13 novembre 2015: dieci anni fa la strage di Parigi sconvolse la Francia e l’Occidente intero. Nella capitale, un commando di terroristi dello Stato islamico uccise 132 persone, con attacchi allo Stade de France, in alcuni bar e soprattutto nella sala concerti del Bataclan.

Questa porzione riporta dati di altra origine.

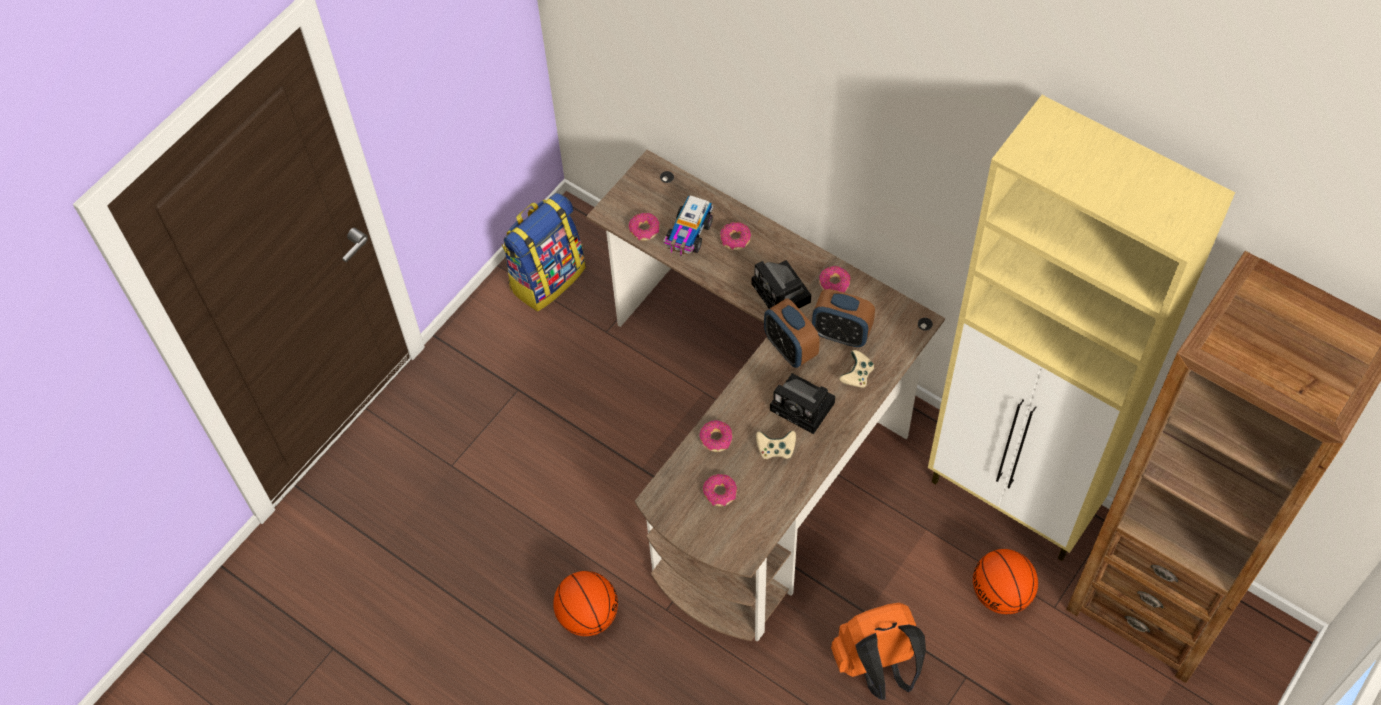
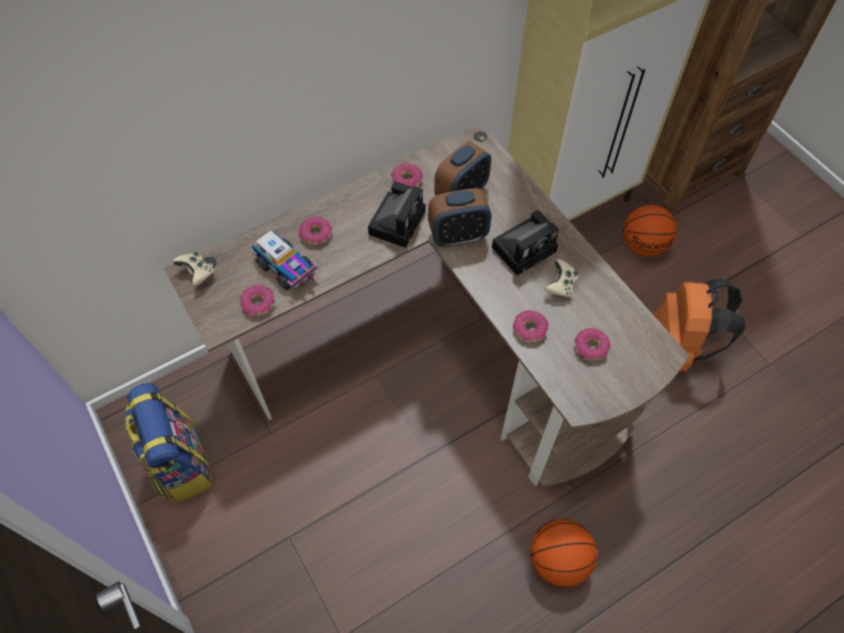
camera: 70 degrees left, 0 degrees up
camera [752,260,811,309] -> camera turned 60 degrees counterclockwise [368,182,425,248]
beige game controller [839,350,874,388] -> beige game controller moved to [173,252,214,286]

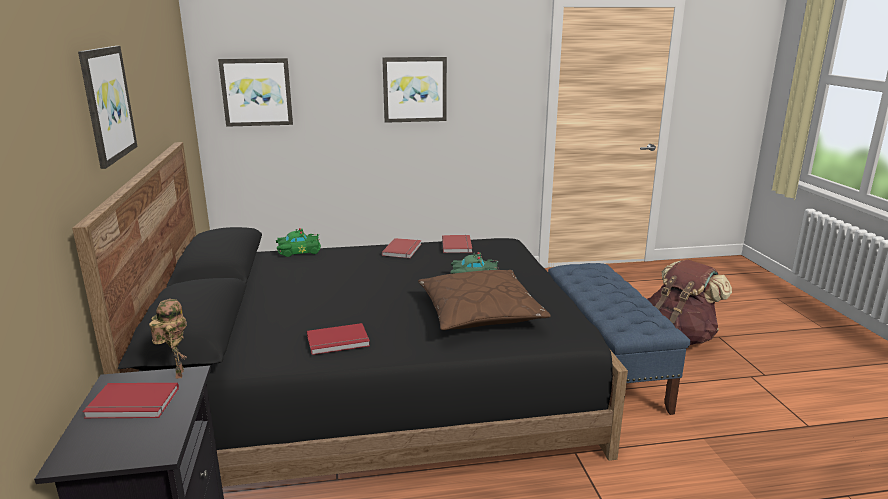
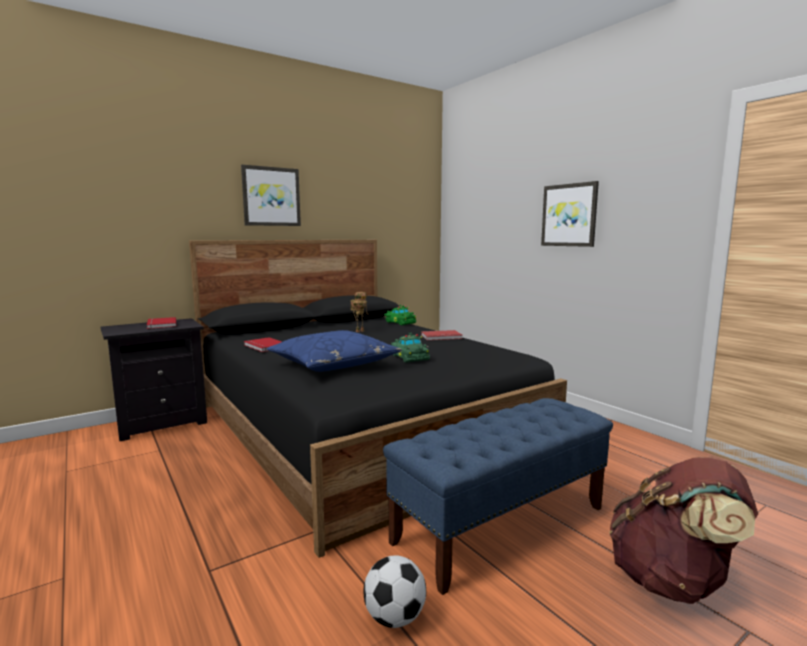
camera: 65 degrees right, 10 degrees down
toy robot [149,299,187,379] -> toy robot moved to [350,292,369,332]
picture [218,58,293,127] -> none
brown pillow [418,270,551,330] -> blue pillow [267,330,402,372]
red book [442,235,472,253] -> none
none -> football [364,555,426,628]

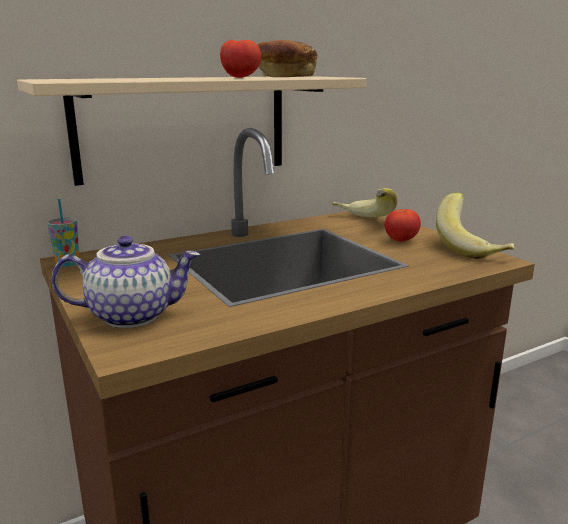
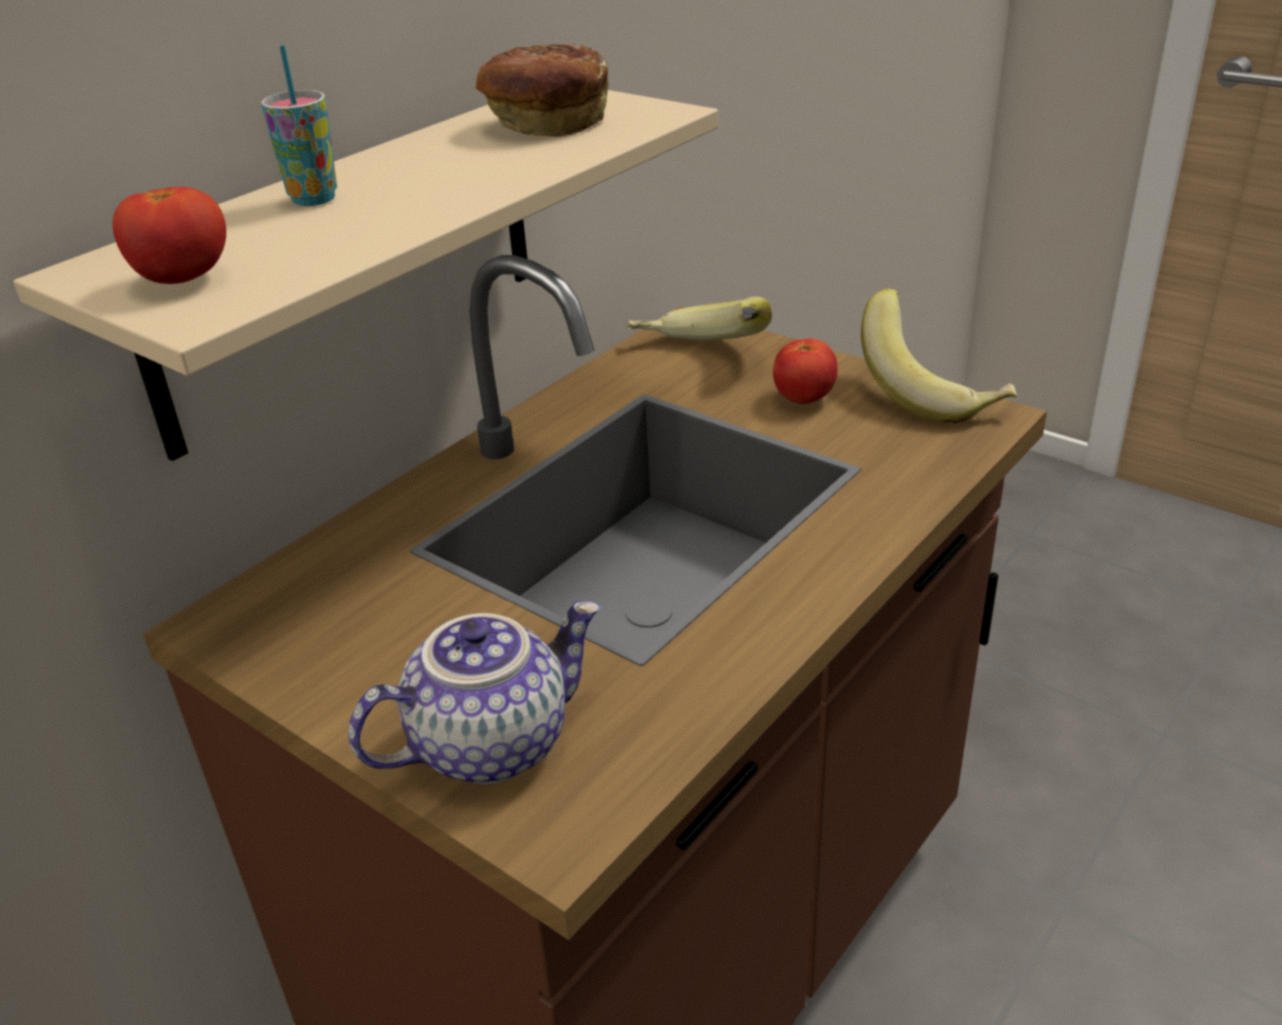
camera: 20 degrees left, 15 degrees up
cup [47,199,79,267] -> cup moved to [261,45,337,206]
tomato [220,40,261,78] -> tomato moved to [113,187,226,284]

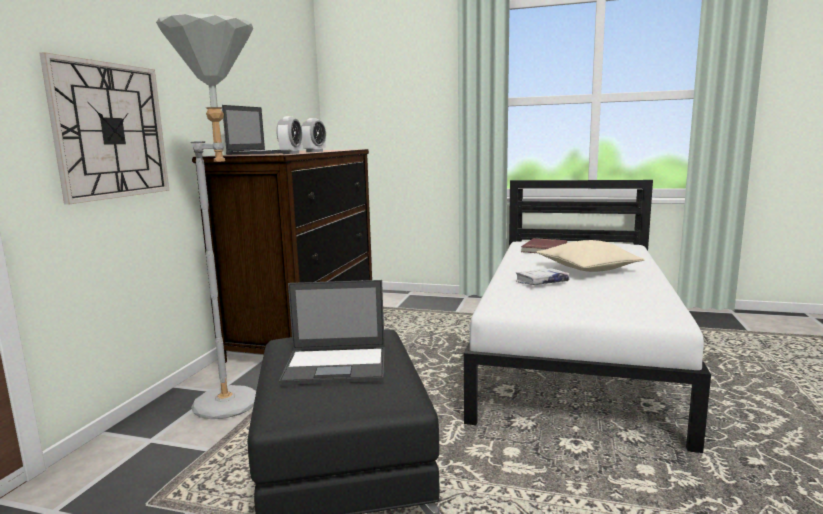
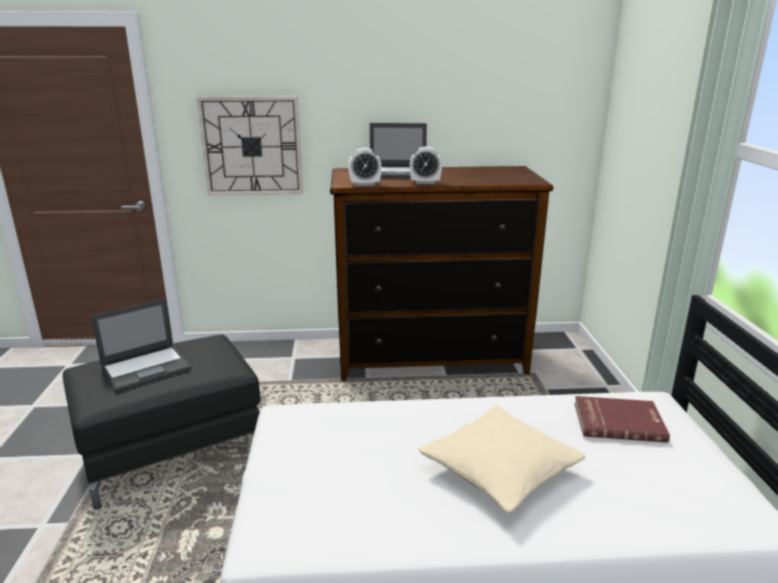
camera: 70 degrees right, 10 degrees up
grey floor lamp [156,14,256,419] -> none
laptop [279,280,385,386] -> laptop turned 105 degrees counterclockwise [91,298,191,392]
white book [515,268,570,285] -> none

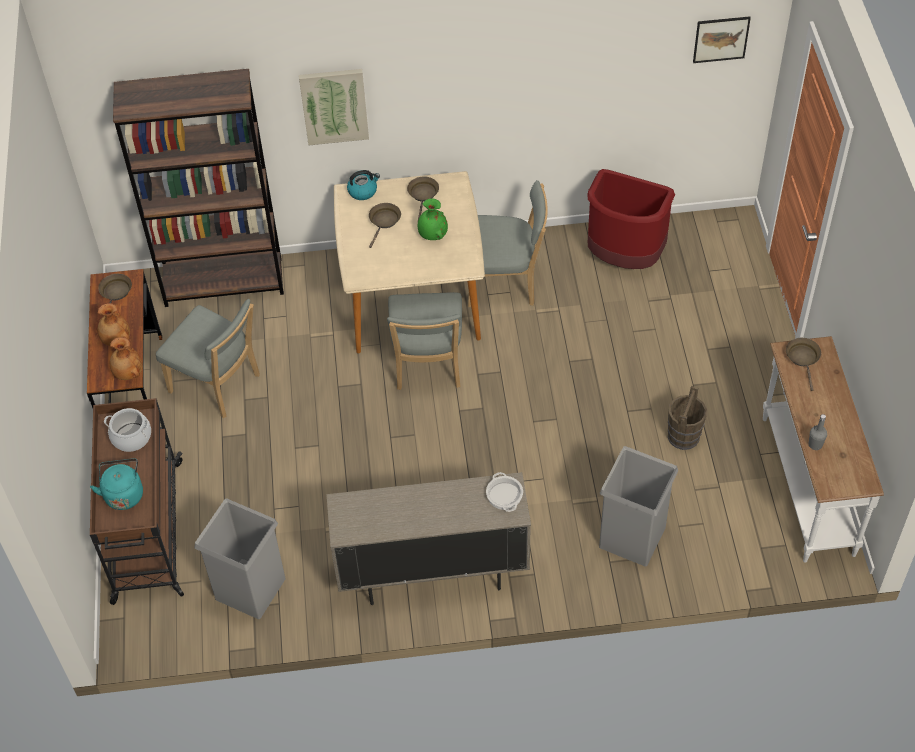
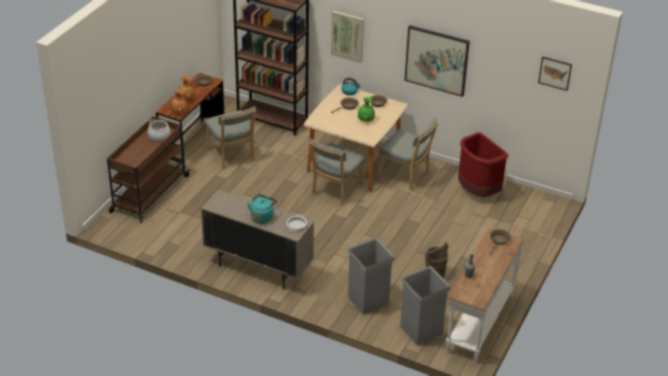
camera: 30 degrees right, 15 degrees down
turquoise kettle [90,458,143,510] -> turquoise kettle moved to [247,194,277,223]
grey trash can [194,498,286,619] -> grey trash can moved to [400,266,450,345]
none -> picture [404,25,470,97]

Quella sera Christophe Molmy era lì: lui a quei tempi era il capo delle “brigade de recherche et d’intervention (BRI)“, le teste di cuoio francesi. Entrò nel Bataclan con i suoi uomini per provare a liberare gli ostaggi ancora in mano ai terroristi. “Tutto indicava che rischiavamo fortemente di perdere molti uomini, perché entravamo in un corridoio con terroristi in mezzo ad ostaggi”, racconta in un’intervista concessa al nostro Telegiornale. “Eravamo così consci del rischio che avevamo una seconda colonna dietro la prima nel caso questa fosse fortemente colpita”.
Nonostante il rischio, quella sera non rimase al posto di comando: “Non ero davanti ma c’ero anch’io, in particolare perché la decisione era difficile e preferivo essere con i miei uomini”. Alle telecamere mostra uno scudo di quelli che si usano per le irruzioni: “Questo scudo - spiega - ci ha salvato la vita. Ci ha permesso di avanzare nonostante gli spari contro di noi, ne abbiamo incassati molti all’inizio, ma abbiamo potuto fare uscire via via degli ostaggi e poi abbiamo attaccato”.
Ma ci fu un imprevisto: lo scudo di 80 chili cadde, lasciando la colonna allo scoperto. “Il nostro primo uomo ha visto e capito che un terrorista veniva verso di lui, ha sparato, l’ha ferito, il terrorista è arretrato e crediamo sia caduto prima di farsi esplodere, è importante perché se fosse stato in piedi e si fosse fatto esplodere di fronte alla nostra colonna avremmo avuto feriti e probabilmente morti”.
A dieci anni di distanza cosa le resta di quella operazione così eccezionale? Christophe Molmy, ex-capo brigade de recherche et d’intervention (BRI), risponde che: “Le immagini che mi tornano alla mente non sono lo scudo o il nostro assalto, ma quelle relative al dopo…A quando tutto è finito…è allora che ti guardi attorno e vedi che rimangono solo i corpi delle persone morte, e vi assicuro che 90 corpi sono davvero tanti”.
Il commissario non lo sapeva, ma tra di loro si trovava anche una persona a lui molto cara. “Era il mio miglior amico: è stato ucciso durante l’assalto dei terroristi, ma io l’ho saputo dopo, molto dopo”.
In quel 13 novembre Molmy e i suoi uomini sono riusciti nella loro missione, hanno salvato la vita a tutti i prigionieri. Mostra alla RSI una foto: “Loro sono gli ostaggi del corridoio del Bataclan, che si ritrovano spesso a bere una cosa, si sono fatti fare una foto e me l’hanno mandata, è qualcosa di toccante, di commovente, e poi dà del senso alla nostra missione e mi ricorda che quella sera, nonostante le decine di morti, noi siamo riusciti a tirarne fuori una dozzina da quel corridoio”.
Oggi Molmy è capo della brigata minorile e dice di non voler farsi definire solo da quel 2015 di sangue, così presente però nel suo ufficio.